In terms of equity allocation, we are UW equities in balanced portfolios for ’16, our first UW equity allocation since 2007. We cut our multi-year, structural OW stance on 30th Nov and this year have a preference for credit vs equities.

It's not just the near-term. JPM also adds that over the medium term "we think the upside for equities is limited, and we advise to keep using rallies as opportunities to reduce."

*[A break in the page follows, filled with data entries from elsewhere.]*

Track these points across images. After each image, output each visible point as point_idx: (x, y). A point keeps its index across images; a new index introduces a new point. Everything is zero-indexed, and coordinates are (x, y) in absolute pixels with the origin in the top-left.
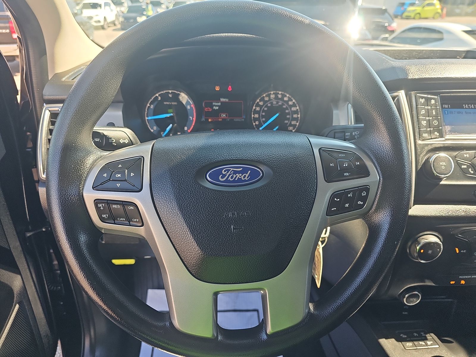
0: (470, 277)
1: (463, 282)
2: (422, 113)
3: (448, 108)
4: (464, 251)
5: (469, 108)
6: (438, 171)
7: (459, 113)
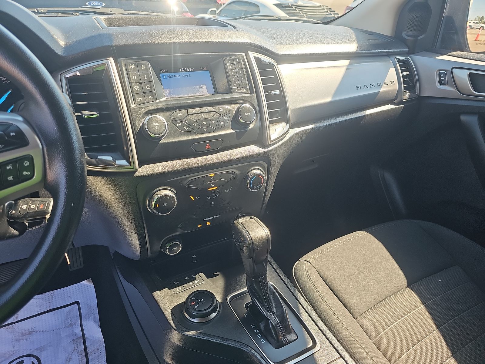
0: (213, 217)
1: (208, 223)
2: (133, 79)
3: (166, 72)
4: (198, 197)
5: (185, 71)
6: (153, 132)
7: (176, 76)
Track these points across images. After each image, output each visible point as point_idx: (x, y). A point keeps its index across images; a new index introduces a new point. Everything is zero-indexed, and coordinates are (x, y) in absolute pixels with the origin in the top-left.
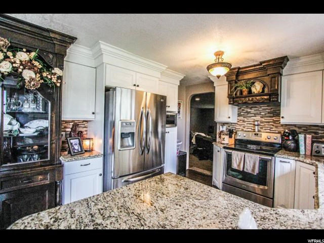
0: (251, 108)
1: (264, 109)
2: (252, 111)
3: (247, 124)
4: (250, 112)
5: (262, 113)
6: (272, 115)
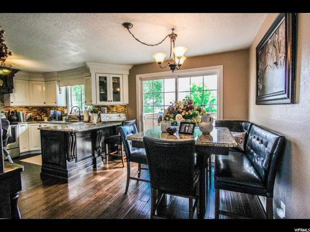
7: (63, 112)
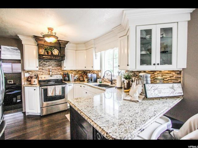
0: (46, 62)
1: (53, 63)
2: (47, 63)
3: (45, 71)
4: (46, 64)
5: (52, 65)
6: (57, 66)
7: (98, 75)
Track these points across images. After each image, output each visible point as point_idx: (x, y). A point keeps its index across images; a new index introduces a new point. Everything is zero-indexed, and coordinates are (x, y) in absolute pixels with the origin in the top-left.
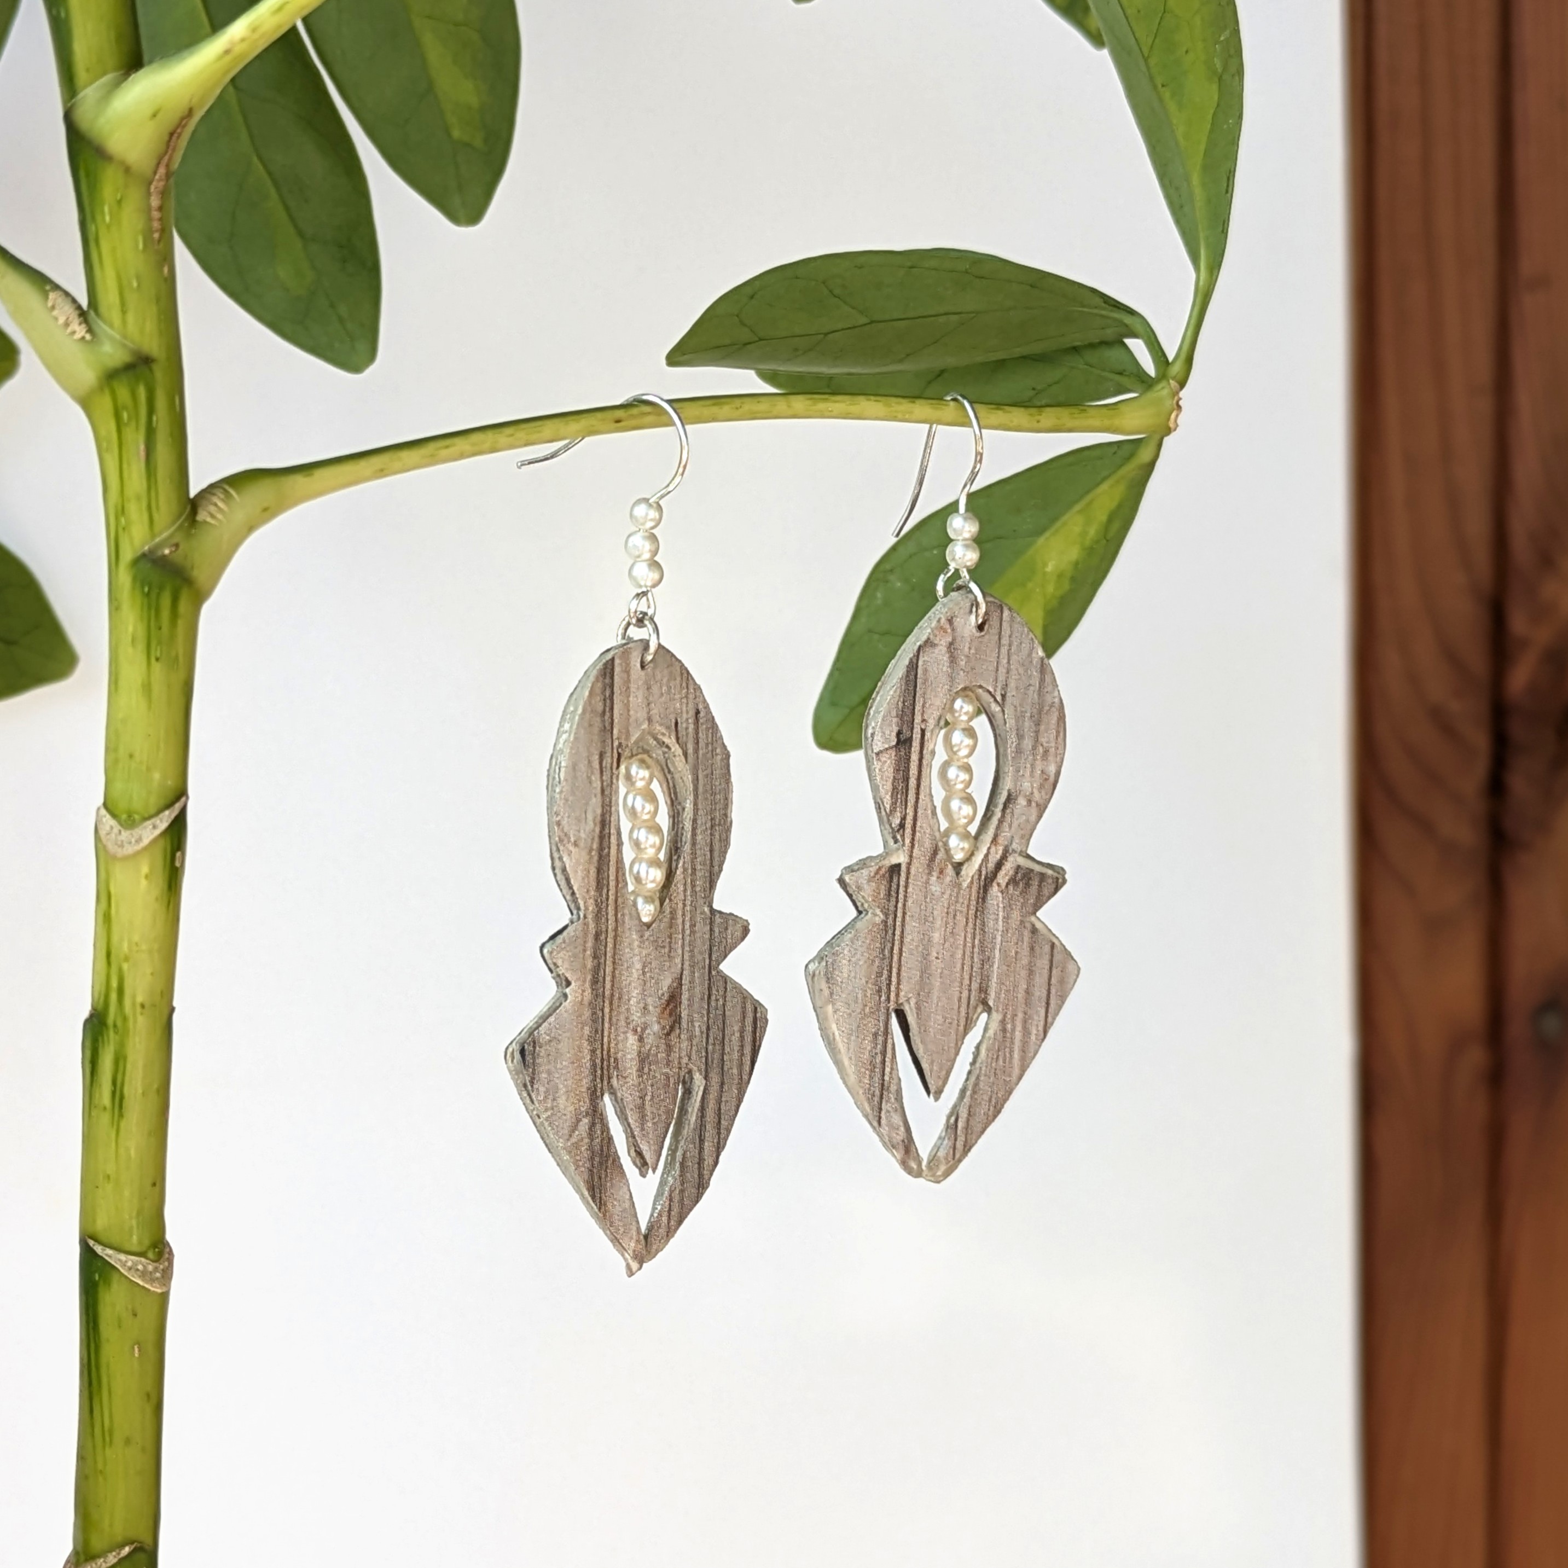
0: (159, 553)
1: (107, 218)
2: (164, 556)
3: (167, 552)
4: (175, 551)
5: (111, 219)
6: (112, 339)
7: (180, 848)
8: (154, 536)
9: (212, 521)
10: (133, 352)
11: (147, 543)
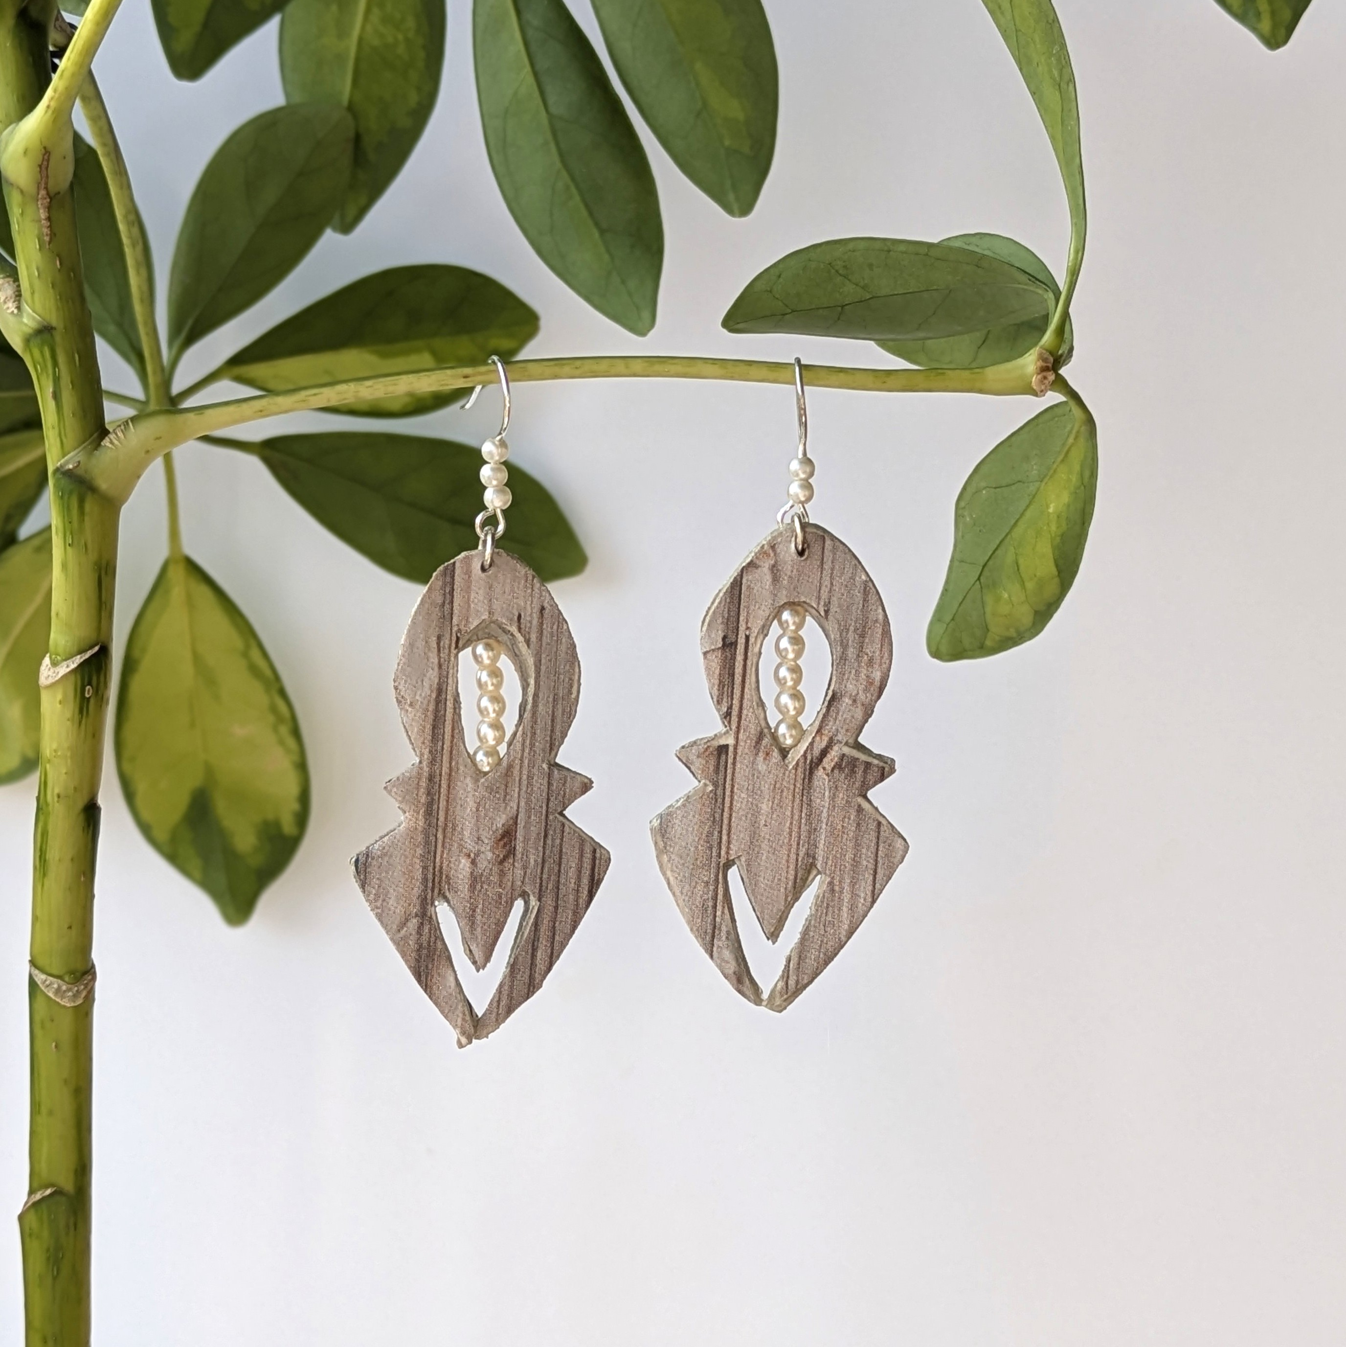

  1. Equity valuations are not offering much room for error. Global P/E multiples have moved back to outright expensive territory. The P/S metric is higher today than it was at any time in the ‘07-’08 period, also outright expensive. Peak P/S on peak sales? Bond yields staying low might not result in ever higher P/E multiples - low bond yields will over time spill over into ever-decreasing nominal growth rates.
  2. US bank lending standards have tightened for three quarters in a row – supply of credit is worsening. The gap between credit spreads and equities remains significant, despite some stabilisation in credit spreads in 1H. At the same time, median US net debt-to-equity ratio is at the top of the historical range, much higher than it was in ’07.
  3. US profit margins are deteriorating. Profitability improvement was one of the key drivers of the seven-year long equity rally. This is likely finished, as the profit margin proxy – the difference between corporate pricing and the wage growth – turned outright negative in Q4, for the first time since 2008. Buybacks have flattered earnings for a while now. As a share of EBIT, buybacks are near historical highs, similar to the levels seen in 2007. We would be surprised if they stay a potent support. Indeed, announced buybacks have slowed down sharply recently.
  4. Growth – Policy trade-off is poor. Global economic activity remains subdued, and at the same time, the Fed is not injecting liquidity into the system anymore. Any spell of better dataflow is met with the Fed opening the doors to hikes, which brings stronger USD and puts CNY under renewed pressure, acting as an automatic dampener for equities. On the other hand, weaker dataflow puts in question the earnings delivery. Not a great combination.
  5. Structural Chinese backdrop remains challenging, in particular in terms of credit excess. Given these shaky foundations, it is difficult to extrapolate any pickup in Chinese activity with much conviction.

All that said, as of this moment - with stocks at 2016 highs and just why of all time highs - it is clear that correlation algos do not really care about JPM's puny "fundamental" reasons.